**To do**
A single number is required: the count of lines in the records below that contain the word "lasts".

**Data section**
-----

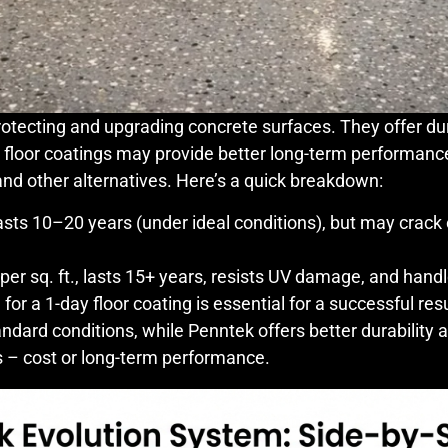
otecting and upgrading concrete surfaces. They offer dura
c floor coatings may provide better long-term performanc
nd other alternatives. Here’s a quick breakdown:
lasts 10–20 years (under ideal conditions), but may crack 
per sq. ft., lasts 15+ years, resists UV damage, and handl
or a 1-day floor coating is essential for a successful resu
andard conditions, while Penntek offers better durability a
s – cost or long-term performance.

-----

**Result of this exercise**
2